A Need For Change
After acquiring the Salubria land and building his manor house here in 1830, Dr. John H. Bayne quickly realized that devoting the entire property to the cultivation of tobacco was not going to produce the income he needed. Tobacco was a labor intensive crop, and the African slaves necessary to provide the labor were becoming too expensive to acquire and maintain. In addition, tobacco could be planted in a field only once in three years. More frequent tobacco planting robbed the soil of its necessary nutrients. As a result, Bayne began formulating plans to replace tobacco with more profitable and less labor-intensive crops - fruits, vegetables and flowers for the national capital area market.

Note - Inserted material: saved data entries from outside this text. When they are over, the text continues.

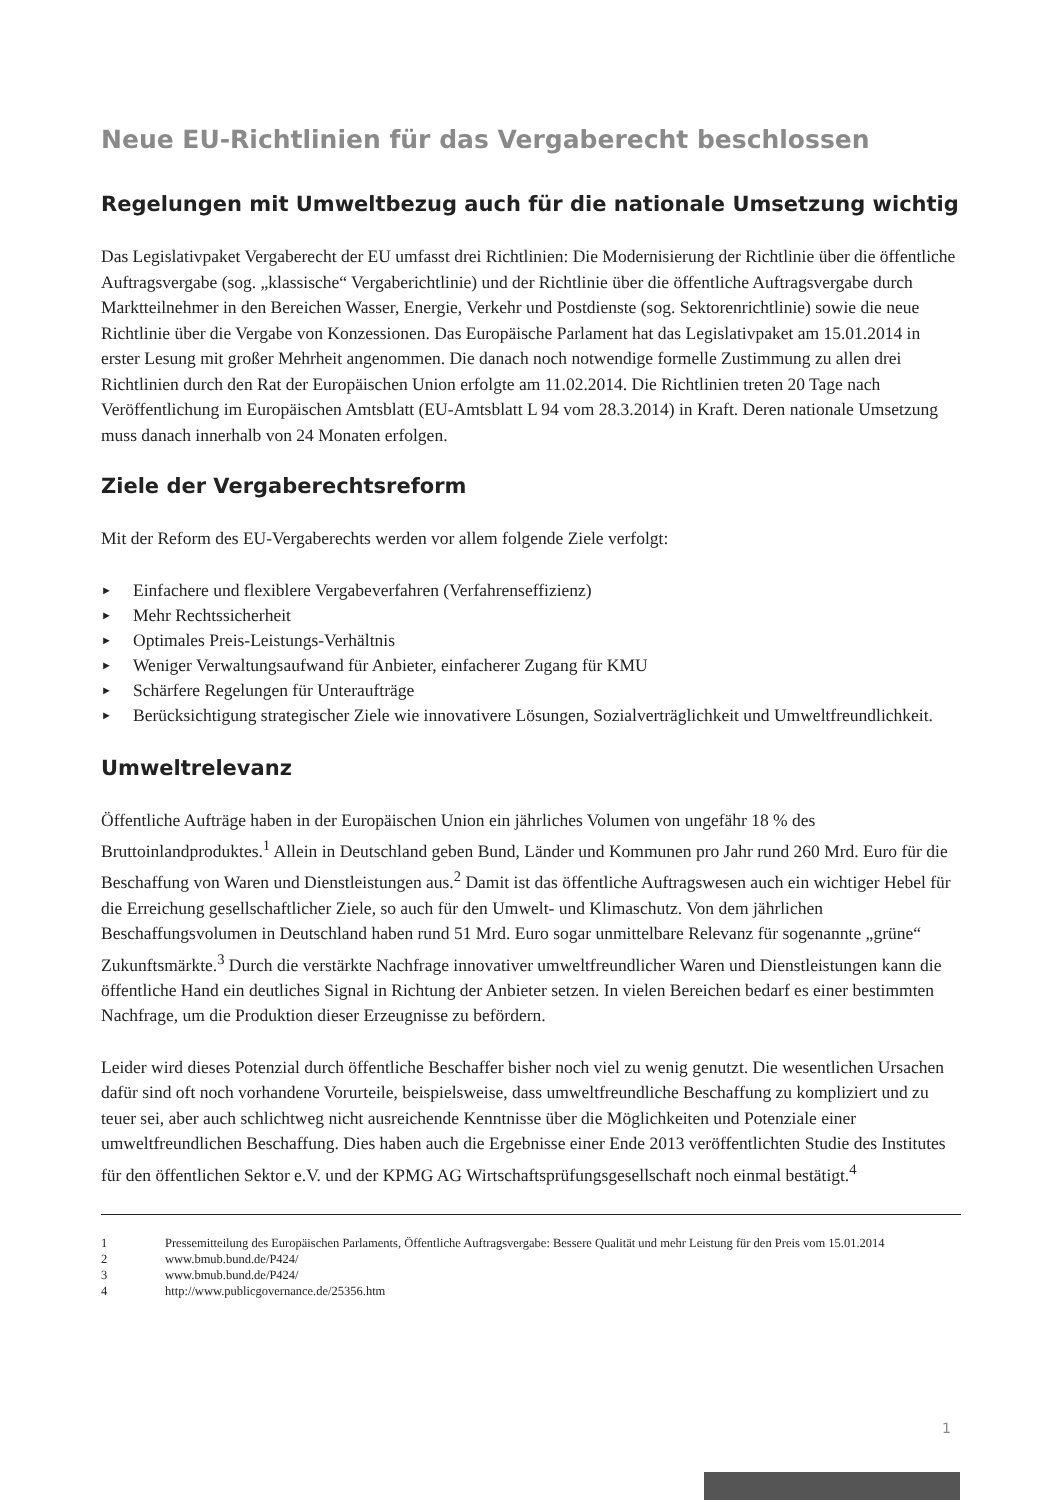Neue EU-Richtlinien für das Vergaberecht beschlossen
Regelungen mit Umweltbezug auch für die nationale Umsetzung wichtig
Das Legislativpaket Vergaberecht der EU umfasst drei Richtlinien: Die Modernisierung der Richtlinie über die öffentliche Auftragsvergabe (sog. „klassische“ Vergaberichtlinie) und der Richtlinie über die öffentliche Auftragsvergabe durch Marktteilnehmer in den Bereichen Wasser, Energie, Verkehr und Postdienste (sog. Sektorenrichtlinie) sowie die neue Richtlinie über die Vergabe von Konzessionen. Das Europäische Parlament hat das Legislativpaket am 15.01.2014 in erster Lesung mit großer Mehrheit angenommen. Die danach noch notwendige formelle Zustimmung zu allen drei Richtlinien durch den Rat der Europäischen Union erfolgte am 11.02.2014. Die Richtlinien treten 20 Tage nach Veröffentlichung im Europäischen Amtsblatt (EU-Amtsblatt L 94 vom 28.3.2014) in Kraft. Deren nationale Umsetzung muss danach innerhalb von 24 Monaten erfolgen.
Ziele der Vergaberechtsreform
Mit der Reform des EU-Vergaberechts werden vor allem folgende Ziele verfolgt:
► Einfachere und flexiblere Vergabeverfahren (Verfahrenseffizienz)
► Mehr Rechtssicherheit
► Optimales Preis-Leistungs-Verhältnis
► Weniger Verwaltungsaufwand für Anbieter, einfacherer Zugang für KMU
► Schärfere Regelungen für Unteraufträge
► Berücksichtigung strategischer Ziele wie innovativere Lösungen, Sozialverträglichkeit und Umweltfreundlichkeit.
Umweltrelevanz
Öffentliche Aufträge haben in der Europäischen Union ein jährliches Volumen von ungefähr 18 % des Bruttoinlandproduktes.<sup>1</sup> Allein in Deutschland geben Bund, Länder und Kommunen pro Jahr rund 260 Mrd. Euro für die Beschaffung von Waren und Dienstleistungen aus.<sup>2</sup> Damit ist das öffentliche Auftragswesen auch ein wichtiger Hebel für die Erreichung gesellschaftlicher Ziele, so auch für den Umwelt- und Klimaschutz. Von dem jährlichen Beschaffungsvolumen in Deutschland haben rund 51 Mrd. Euro sogar unmittelbare Relevanz für sogenannte „grüne“ Zukunftsmärkte.<sup>3</sup> Durch die verstärkte Nachfrage innovativer umweltfreundlicher Waren und Dienstleistungen kann die öffentliche Hand ein deutliches Signal in Richtung der Anbieter setzen. In vielen Bereichen bedarf es einer bestimmten Nachfrage, um die Produktion dieser Erzeugnisse zu befördern.
Leider wird dieses Potenzial durch öffentliche Beschaffer bisher noch viel zu wenig genutzt. Die wesentlichen Ursachen dafür sind oft noch vorhandene Vorurteile, beispielsweise, dass umweltfreundliche Beschaffung zu kompliziert und zu teuer sei, aber auch schlichtweg nicht ausreichende Kenntnisse über die Möglichkeiten und Potenziale einer umweltfreundlichen Beschaffung. Dies haben auch die Ergebnisse einer Ende 2013 veröffentlichten Studie des Institutes für den öffentlichen Sektor e.V. und der KPMG AG Wirtschaftsprüfungsgesellschaft noch einmal bestätigt.<sup>4</sup>
1 Pressemitteilung des Europäischen Parlaments, Öffentliche Auftragsvergabe: Bessere Qualität und mehr Leistung für den Preis vom 15.01.2014
2 www.bmub.bund.de/P424/
3 www.bmub.bund.de/P424/
4 http://www.publicgovernance.de/25356.htm
1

Dr. Bayne saw the need to develop these crops with particular attention to their suitability to the soil and weather at Salubria. He also sought to develop strains which were early producers of choice fruits and vegetables. His experiments in cross pollination and selective grafting proved to be very successful in producing excellent strawberries as well as superior peaches, apples, pears and grapes. Bayne reputation as a horticulturist, first recognized locally in 1843, quickly spread from Maryland in the mid-Atlantic region and onward to New England and even to Europe. By 1847, Bayne was commonly addressed as "The Prince of Horticulturists" in the press, professional journals and among his peers. In that year Prince George County Agricultural Exhibition, Bayne ?mammoth apples and superior grapes? garnered exceptional praise.

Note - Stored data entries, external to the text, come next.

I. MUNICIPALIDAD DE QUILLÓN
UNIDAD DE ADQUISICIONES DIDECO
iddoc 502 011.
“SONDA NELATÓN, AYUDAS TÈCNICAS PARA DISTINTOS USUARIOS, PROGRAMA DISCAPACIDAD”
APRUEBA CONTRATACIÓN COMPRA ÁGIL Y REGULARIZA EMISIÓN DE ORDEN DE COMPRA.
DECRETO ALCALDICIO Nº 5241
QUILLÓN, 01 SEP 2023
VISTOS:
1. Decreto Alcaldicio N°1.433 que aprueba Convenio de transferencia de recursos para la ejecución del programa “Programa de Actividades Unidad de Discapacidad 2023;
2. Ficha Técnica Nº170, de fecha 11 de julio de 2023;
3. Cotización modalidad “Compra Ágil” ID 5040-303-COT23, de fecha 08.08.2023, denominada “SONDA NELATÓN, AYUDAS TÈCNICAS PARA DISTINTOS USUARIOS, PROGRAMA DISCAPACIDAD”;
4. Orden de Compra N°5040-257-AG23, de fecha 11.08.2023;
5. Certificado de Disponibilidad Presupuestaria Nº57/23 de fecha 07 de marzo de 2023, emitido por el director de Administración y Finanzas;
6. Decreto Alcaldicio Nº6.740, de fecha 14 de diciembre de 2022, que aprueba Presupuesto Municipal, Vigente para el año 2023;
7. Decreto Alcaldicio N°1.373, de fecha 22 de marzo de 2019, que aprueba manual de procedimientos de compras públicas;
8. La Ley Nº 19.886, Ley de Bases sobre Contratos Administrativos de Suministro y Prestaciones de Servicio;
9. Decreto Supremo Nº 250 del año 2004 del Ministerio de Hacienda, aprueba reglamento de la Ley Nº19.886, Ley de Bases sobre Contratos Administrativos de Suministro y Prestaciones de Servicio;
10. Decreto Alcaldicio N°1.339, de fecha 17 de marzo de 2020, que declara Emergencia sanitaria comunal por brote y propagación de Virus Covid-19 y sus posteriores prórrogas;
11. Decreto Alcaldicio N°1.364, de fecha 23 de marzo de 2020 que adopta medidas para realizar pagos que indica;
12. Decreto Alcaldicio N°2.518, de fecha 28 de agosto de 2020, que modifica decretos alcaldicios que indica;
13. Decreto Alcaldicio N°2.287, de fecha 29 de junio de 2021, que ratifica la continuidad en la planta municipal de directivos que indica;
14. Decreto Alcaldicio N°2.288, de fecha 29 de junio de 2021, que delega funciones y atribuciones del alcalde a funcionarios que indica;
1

A More Profitable Use of Trained Slaves
By 1852, Dr. Bayne orchards contained 15,000 trees - 8,000 of them were producing peaches suitable for consumption as table fruit, rather than limited to the production of brandy. The Salubria field slaves were apparently trained by Bayne not only to plant the trees and harvest the crops, but also to prune and maintain them to maximize their early harvest productivity. Salubria field workers also played a part in producing superior strains of strawberries, grapes and potatoes. Because of the scope of these tasks, Baynes slaves must have participated in implementing his selective cross pollination of the strawberry plants and the grafting of the grape vine stock.
Sharing His Knowledge
Dr. Bayne was an early supporter of the concept of a professionally educated farming community. He regularly wrote articles on agriculture and horticulture which were published in local, regional and national trade journals. He was elected President of the Prince George County Agricultural Society in 1849.
Bayne was also a member of a small group of prominent farmers and horticulturalists who founded the Maryland Agricultural College which became the University of Maryland at College Park.